In regards to plot, it is all too abstract. There are never those moments in which your heart is pounding and you have to keep reading. There are moments in which you are genuinely interested, but they are too few, and nothing is truly memorable. Perhaps this is an inevitable result of the fact that you dont really care for the characters. It is difficult to care what happens to most of them. But it probably also has to do with the fact that he follows five or six different plot threads so that he is too scattered in the narrative. When you take out all of the descriptive passages and backflashes, despite the length of the book, each plot strand gets very few actual pages to develope. I suppose that it is the same problem that I had with the characters. There are too many threads at the expense of real focus on any one element.
A positive point, is that kay is good at creating an ineresting world, though it is scarcely fantasy. It kept my interest in the book to some degree. Unfortunately, the interesting things that he mentions that help to create a cool new world are all mentioned multiple times, so that by the end of the book they seems very repetetive. How many times does he have to mention death wheels? I can only say that as a whole the book does not stand up very well. It feels empty and unsatisfying and left me very disappointed.

Rating: 5 stars
Summary: Not Your Average Fantasy Book
Review: I certainly cannot add anything beyond what other reviewers have written here. Tigana is one of the most compelling books I have ever encountered, and is extraordinary in the fantasy genre for several reasons.

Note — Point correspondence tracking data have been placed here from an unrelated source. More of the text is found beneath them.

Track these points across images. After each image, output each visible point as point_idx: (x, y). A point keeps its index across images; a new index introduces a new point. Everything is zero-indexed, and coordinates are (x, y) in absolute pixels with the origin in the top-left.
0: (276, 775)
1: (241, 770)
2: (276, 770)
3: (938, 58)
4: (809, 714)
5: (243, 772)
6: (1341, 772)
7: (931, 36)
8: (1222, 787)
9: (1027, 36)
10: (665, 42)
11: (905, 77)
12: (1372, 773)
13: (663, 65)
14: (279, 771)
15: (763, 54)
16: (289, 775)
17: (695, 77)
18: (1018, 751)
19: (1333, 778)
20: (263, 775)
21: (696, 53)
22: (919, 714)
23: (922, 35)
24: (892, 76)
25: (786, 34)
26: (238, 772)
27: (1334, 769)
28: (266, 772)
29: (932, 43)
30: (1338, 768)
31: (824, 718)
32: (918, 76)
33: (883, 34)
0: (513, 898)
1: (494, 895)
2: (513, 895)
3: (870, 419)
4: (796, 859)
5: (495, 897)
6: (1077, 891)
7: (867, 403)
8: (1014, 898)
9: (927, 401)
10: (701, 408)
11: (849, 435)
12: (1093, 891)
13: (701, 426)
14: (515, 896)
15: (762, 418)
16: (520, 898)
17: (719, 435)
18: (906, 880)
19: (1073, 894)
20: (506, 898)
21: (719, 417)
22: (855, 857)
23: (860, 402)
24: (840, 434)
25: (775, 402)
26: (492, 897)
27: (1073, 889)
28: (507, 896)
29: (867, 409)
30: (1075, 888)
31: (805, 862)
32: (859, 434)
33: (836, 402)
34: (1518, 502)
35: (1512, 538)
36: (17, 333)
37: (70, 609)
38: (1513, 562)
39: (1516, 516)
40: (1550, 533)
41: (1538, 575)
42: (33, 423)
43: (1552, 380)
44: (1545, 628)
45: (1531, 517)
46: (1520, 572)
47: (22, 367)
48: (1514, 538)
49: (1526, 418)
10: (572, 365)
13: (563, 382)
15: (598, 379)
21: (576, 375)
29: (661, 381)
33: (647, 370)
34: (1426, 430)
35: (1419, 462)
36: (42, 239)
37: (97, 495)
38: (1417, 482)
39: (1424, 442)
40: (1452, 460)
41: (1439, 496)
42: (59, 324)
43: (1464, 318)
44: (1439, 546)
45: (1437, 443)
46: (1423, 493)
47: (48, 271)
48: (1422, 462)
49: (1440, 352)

One, it's a work that can stand alone. You needn't make a commitment to read 9 other books in a series as in, for example, The Wheel of Time. Secondly, the characters are portrayed with all the genuine ambiguity that is inherent in being human. None, even Alberico the Tyrant, is a black-and-white charaterization.

Many books have moved me, made me cry, and made me jump on to amazon.com to order all the author's other works. However, this is the first book that had me exclaim aloud at a plot twist (for those who have read it -- when Rhun's past is made known). This is the first book that I have begun re-reading as soon as I finished it. This is the first book that I have bought a second copy of to loan out to my friends because I could not bear to have my original leave my hands.

Read the other reviews, then enter the world of Tigana. You will not come out the same as you went in.

Rating: 5 stars
Summary: A Beautiful, Intriguing Story
Review: Tigana is a fascinating read- the story is both beautiful and intriguing, and obviously carefully crafted. Though the world the action takes place in is very different from ours, the characters and issues are refreshingly human. If you don't pick up Tigana now, you'll miss out on a LOT.